## TASK GOAL:
Retype the lines below, starting with the line that contains "collector number: SLPM 21800" and continuing through the last line, with each one copied character for character.

## GIVEN DATA:
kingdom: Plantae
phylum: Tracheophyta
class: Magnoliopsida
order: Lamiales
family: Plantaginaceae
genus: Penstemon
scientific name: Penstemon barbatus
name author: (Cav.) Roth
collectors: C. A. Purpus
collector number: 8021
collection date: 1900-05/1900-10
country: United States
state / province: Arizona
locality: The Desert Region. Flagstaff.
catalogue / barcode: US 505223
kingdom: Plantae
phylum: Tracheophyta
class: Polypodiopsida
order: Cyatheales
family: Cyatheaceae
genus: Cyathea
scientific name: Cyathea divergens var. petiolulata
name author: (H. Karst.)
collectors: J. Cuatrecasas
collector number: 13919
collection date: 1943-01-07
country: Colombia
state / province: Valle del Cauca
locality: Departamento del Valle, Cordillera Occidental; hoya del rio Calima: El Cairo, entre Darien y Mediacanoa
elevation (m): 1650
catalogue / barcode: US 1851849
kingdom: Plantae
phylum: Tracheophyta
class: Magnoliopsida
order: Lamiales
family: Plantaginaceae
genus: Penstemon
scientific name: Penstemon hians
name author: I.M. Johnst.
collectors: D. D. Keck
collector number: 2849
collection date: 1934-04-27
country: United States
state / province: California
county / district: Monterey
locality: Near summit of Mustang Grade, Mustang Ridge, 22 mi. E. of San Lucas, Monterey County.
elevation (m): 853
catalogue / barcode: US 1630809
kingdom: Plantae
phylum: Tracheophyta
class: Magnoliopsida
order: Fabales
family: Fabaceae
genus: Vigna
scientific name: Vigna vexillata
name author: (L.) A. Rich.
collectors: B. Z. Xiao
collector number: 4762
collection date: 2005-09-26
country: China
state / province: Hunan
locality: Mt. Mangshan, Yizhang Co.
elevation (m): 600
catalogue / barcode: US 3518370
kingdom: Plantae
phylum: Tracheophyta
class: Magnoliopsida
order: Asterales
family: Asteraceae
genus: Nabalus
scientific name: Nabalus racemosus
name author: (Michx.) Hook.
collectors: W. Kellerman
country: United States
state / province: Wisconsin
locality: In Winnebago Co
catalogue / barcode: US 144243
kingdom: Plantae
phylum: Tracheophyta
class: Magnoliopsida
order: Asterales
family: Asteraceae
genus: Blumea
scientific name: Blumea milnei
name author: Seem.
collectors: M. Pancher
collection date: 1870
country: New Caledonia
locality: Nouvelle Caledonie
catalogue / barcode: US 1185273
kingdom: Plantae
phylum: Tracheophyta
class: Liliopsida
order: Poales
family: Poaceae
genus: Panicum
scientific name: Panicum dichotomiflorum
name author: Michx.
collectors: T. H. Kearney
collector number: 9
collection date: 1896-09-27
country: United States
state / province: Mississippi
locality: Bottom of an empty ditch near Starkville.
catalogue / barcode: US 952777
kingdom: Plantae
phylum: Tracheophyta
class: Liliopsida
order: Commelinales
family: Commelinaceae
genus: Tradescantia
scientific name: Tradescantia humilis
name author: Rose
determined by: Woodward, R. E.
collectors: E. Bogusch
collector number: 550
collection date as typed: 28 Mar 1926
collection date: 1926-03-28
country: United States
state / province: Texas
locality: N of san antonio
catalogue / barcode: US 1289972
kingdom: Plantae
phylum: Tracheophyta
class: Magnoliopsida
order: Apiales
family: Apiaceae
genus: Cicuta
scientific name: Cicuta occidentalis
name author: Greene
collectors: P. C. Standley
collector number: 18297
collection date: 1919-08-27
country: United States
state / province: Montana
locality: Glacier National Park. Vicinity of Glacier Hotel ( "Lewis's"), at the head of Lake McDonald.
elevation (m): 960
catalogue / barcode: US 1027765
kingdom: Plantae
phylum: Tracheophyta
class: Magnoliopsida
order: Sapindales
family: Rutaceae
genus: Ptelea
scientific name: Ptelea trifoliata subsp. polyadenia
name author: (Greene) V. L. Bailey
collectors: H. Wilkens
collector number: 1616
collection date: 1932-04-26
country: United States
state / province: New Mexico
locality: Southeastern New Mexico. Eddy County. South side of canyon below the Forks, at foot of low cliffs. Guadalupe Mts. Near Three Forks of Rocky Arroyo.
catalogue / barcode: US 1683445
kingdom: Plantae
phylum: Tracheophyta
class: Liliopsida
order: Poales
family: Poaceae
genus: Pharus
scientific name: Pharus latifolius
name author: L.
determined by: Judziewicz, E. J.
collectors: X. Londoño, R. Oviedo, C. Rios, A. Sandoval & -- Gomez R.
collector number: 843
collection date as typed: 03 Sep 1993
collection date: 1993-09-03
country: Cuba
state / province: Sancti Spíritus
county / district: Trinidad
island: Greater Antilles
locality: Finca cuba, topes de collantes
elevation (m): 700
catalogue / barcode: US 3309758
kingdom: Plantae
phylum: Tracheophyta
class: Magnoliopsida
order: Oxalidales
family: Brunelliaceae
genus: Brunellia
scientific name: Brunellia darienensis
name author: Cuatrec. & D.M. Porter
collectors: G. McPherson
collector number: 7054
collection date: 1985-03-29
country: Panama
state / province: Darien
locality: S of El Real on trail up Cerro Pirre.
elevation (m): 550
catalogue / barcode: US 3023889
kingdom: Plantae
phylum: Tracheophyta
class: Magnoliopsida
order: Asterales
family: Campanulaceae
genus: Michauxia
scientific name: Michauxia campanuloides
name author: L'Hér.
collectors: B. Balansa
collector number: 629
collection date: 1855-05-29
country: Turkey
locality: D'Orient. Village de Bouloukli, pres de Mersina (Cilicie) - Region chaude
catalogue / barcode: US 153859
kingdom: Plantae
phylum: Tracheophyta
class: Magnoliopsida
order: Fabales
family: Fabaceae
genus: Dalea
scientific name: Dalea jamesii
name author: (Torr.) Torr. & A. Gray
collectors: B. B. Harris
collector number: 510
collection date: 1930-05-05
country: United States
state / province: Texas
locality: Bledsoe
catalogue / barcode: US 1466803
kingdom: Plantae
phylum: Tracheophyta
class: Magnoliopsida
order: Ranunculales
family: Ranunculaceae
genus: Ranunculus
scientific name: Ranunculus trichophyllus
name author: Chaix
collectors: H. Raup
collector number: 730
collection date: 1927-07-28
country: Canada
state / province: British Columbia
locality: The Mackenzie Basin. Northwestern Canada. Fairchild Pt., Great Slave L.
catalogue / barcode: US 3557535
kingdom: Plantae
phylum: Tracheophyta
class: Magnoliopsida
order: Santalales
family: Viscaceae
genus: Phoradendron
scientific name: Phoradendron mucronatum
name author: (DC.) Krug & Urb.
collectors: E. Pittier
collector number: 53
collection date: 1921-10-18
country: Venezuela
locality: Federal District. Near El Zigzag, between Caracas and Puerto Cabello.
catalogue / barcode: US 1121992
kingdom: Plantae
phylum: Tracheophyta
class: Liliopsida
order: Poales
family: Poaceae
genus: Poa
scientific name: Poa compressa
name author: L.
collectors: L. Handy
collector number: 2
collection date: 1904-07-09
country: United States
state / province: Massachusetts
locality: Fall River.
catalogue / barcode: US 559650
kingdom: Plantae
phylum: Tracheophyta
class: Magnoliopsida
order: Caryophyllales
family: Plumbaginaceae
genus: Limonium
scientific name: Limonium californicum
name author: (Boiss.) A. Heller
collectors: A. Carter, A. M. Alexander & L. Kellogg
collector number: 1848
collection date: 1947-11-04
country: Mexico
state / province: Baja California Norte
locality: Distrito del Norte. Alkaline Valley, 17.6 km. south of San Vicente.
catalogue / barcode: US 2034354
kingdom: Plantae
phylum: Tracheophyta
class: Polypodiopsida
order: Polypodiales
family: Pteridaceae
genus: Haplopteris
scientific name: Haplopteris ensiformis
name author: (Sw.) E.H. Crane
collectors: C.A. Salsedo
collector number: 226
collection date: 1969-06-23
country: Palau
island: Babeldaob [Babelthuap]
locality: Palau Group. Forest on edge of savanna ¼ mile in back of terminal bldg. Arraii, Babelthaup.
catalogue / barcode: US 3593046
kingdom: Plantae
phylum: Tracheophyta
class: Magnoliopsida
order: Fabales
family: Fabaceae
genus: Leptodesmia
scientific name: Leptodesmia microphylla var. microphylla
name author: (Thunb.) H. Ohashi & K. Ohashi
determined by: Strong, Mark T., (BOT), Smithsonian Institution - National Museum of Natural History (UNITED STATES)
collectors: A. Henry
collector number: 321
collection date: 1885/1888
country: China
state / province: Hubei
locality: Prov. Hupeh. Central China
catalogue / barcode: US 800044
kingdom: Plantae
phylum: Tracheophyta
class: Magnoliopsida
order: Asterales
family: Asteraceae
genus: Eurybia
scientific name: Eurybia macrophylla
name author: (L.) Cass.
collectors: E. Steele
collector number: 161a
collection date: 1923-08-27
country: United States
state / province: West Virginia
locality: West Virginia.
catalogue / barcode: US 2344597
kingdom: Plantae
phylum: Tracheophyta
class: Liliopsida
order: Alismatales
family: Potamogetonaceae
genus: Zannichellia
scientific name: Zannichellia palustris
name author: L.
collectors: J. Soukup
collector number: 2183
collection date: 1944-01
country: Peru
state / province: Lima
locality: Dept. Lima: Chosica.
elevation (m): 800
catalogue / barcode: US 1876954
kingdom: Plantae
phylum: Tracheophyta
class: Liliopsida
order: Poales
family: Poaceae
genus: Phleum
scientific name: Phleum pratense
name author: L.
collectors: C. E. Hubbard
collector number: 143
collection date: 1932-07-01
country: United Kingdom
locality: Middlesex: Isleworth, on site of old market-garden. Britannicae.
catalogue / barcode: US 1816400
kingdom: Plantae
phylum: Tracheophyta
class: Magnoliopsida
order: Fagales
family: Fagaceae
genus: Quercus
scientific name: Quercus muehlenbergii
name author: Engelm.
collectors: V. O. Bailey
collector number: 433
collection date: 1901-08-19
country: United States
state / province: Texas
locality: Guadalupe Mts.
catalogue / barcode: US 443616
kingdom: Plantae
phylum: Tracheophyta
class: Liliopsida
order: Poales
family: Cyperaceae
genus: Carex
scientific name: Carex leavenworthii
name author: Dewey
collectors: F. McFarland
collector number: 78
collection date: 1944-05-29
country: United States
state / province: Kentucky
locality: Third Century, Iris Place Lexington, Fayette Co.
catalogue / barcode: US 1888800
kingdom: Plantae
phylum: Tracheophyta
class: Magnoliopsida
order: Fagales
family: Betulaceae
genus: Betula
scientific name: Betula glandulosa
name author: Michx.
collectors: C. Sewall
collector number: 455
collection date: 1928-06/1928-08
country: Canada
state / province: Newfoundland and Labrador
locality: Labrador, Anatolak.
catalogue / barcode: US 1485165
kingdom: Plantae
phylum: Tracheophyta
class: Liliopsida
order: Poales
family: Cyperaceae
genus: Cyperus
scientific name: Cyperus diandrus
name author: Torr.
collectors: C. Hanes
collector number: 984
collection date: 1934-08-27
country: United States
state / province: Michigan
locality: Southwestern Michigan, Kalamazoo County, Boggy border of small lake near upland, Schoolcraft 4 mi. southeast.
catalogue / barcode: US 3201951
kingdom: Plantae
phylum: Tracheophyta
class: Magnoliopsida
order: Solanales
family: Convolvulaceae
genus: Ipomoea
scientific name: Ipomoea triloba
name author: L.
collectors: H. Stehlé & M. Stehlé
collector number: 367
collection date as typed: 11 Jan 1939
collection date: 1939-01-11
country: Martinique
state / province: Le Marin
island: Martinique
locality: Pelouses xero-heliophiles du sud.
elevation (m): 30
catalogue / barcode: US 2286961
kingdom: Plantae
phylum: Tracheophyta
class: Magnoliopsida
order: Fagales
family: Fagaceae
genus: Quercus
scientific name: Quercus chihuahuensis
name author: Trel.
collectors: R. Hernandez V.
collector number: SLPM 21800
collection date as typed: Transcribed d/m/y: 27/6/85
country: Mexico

## WRITTEN ANSWER:
collector number: SLPM 21800
collection date as typed: Transcribed d/m/y: 27/6/85
country: Mexico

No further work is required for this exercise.